─── Extrait choisi
Chronique

Ken recherche Barbie sur Instagram

Entre vous, moi et les grosses lunettes d’Olivier Primeau, la nouvelle ère de la téléréalité, amorcée hier soir par XOXO à TVA, ressemble énormément à l’ancienne.

Des gars découpés au couteau, des tatouages qui dévorent les corps, des filles minces au « fort caractère », des discussions saupoudrées de franglais, des doigts griffus et des bulles qui pétillent dans les verres, XOXO ne réinvente pas la formule à succès de l’émission Cupidon, mais la passe au tamis des réseaux sociaux.

Vous ne suscitez pas assez de réactions sur Instagram ? Désolé, mais adios, chica. Trois candidates ont ainsi été renvoyées sèchement, dans un moment cruel qui a provoqué un malaise dans le New City Gas, un immense bar du quartier Griffintown, à Montréal.

Ce que XOXO valorise plus que tout, c’est la quantité d’abonnés sur Instagram, le nombre de vues sur YouTube et le total de mentions « j’aime » sur Facebook. C’est l’amour calculé au temps du numérique, et ce n’est pas toujours joli.

Hier soir, les 90 minutes de XOXO ont servi de très looong prétexte à la « grande sélection des filles », un peu comme du bétail dans une foire agricole de région.

Les producteurs avaient même classé les jeunes femmes « en ordre d’impact », de la plus populaire à la moins suivie. 

Euh. Bonjour, le retour à la cafétéria du secondaire, où les cool filaient devant les nerds.

Honnêtement, ça ne vaut pas la peine d’en dire très long sur les 18 concurrentes qui ont eu l’immense honneur de déposer leurs valises dans le mini-penthouse en carton de leur conseiller attitré.
──────
─── Entrées répertoriées
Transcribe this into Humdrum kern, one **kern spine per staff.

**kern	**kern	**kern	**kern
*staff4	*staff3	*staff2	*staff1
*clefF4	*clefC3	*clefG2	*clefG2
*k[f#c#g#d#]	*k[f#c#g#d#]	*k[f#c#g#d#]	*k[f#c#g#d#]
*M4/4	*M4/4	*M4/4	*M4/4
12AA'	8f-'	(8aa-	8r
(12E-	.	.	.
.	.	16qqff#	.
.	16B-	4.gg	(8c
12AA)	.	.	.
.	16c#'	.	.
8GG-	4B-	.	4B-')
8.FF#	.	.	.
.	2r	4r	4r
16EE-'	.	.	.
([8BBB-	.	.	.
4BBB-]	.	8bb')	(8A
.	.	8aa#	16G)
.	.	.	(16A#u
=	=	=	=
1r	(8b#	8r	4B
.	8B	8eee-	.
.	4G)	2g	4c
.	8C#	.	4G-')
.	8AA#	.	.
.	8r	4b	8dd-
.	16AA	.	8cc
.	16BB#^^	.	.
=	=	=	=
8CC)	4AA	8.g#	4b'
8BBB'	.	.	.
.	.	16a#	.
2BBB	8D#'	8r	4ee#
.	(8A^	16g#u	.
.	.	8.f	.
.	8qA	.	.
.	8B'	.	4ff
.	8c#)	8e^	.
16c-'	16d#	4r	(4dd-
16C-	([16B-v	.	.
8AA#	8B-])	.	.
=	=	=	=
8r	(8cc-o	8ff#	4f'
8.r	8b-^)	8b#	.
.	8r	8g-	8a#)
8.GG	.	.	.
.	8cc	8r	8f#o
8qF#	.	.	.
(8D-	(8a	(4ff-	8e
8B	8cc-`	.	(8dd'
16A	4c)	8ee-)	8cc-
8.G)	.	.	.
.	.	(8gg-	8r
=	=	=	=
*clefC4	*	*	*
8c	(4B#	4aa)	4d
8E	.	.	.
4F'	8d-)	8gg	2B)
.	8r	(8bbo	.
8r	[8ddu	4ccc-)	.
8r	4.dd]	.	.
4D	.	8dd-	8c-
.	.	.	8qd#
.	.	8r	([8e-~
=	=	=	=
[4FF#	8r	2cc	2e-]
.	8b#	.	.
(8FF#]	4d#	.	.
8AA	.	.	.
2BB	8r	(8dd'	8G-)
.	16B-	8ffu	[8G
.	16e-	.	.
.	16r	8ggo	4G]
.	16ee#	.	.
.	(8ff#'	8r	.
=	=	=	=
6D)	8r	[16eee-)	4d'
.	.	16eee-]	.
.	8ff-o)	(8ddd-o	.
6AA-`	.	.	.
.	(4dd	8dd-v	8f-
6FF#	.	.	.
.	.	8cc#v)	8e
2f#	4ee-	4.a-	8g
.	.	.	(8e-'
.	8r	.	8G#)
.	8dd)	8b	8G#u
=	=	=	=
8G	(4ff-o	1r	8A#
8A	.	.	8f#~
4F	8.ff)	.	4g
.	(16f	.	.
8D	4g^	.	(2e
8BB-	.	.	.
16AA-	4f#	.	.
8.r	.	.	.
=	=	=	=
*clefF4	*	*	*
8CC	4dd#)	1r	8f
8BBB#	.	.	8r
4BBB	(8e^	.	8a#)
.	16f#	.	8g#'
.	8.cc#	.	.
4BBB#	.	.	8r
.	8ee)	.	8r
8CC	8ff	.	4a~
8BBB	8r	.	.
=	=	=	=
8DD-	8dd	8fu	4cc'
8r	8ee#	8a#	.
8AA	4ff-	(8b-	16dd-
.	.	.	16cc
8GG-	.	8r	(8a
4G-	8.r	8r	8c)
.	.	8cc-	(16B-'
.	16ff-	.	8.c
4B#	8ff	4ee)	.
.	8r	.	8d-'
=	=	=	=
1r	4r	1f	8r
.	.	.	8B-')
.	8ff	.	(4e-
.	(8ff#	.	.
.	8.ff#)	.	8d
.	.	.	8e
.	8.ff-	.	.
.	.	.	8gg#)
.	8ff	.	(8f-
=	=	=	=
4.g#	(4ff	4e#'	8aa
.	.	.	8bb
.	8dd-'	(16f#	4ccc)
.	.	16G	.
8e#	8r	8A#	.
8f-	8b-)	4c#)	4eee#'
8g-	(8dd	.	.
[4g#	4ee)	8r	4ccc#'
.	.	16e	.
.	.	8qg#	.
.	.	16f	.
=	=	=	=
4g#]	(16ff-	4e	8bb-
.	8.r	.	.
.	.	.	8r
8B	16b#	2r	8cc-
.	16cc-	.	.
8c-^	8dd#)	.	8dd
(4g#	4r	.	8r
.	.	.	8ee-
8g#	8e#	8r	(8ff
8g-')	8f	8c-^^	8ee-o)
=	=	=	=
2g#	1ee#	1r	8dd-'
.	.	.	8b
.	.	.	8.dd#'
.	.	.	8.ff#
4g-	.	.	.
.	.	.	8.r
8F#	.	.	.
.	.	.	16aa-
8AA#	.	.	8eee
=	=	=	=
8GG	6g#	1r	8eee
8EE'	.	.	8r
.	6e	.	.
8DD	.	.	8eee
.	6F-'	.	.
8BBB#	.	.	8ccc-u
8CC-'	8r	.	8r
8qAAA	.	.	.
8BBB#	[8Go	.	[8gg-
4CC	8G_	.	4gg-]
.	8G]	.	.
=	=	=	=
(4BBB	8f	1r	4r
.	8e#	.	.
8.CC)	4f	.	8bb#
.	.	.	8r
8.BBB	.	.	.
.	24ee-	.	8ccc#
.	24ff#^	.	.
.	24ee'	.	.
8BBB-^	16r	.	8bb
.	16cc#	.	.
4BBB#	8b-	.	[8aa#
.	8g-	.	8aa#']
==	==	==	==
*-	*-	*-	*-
──────
Série d'exercices:
1 - Répondez à ces questions sur la chronique consacrée à XOXO.
(a) Sur quelle chaîne XOXO a-t-elle été lancée hier soir ?
(b) Combien de candidates ont été renvoyées sèchement ?
(c) Combien de minutes a duré l'épisode d'hier soir ?
2 - Poursuivez la chronique consacrée à XOXO à partir de sa dernière phrase.
Les enregistrements proviennent d'une autre source.

Résultats de l'exercice:
1 -
(a) TVA
(b) Trois
(c) 90 minutes

2 -
Elles quitteront l’aventure aussi rapidement qu’un fonctionnaire fédéral quand sa montre indique 17 h. Dans le lot, plusieurs portent des prénoms de téléréalité comme Molly, Rébéka, Angelyna et Cindy-Ann. La dernière participante, Élise, 20 ans, a eu la brillante idée de dire qu’elle se couchait tous les soirs à 21 h après avoir bu sa camomille. Pas le discours le plus vendeur pour une téléréalité axée sur le party. Non, elle n’a pas été repêchée.

À XOXO, ce sont les cinq garçons qui contrôlent la partie. Jake, mannequin de 25 ans, aime être vu, déborde de confiance en lui et philosophe que « quand ça va le faire, ça va le faire ». 10-4, mon big.

Mike, 27 ans, gagne sa vie comme un influenceur sur Instagram, où il compte 736 000 abonnés (c’est hyper important, n’oubliez pas). Mike a du « charisse » et les gens pensent qu’il vit en « Califournie ».

Ah oui, Mike pose aussi pour des couvertures de romans Harlequin, des livres qu’il n’ouvre pas, car jamais il ne visite de librairie. Einstein peut dormir en paix.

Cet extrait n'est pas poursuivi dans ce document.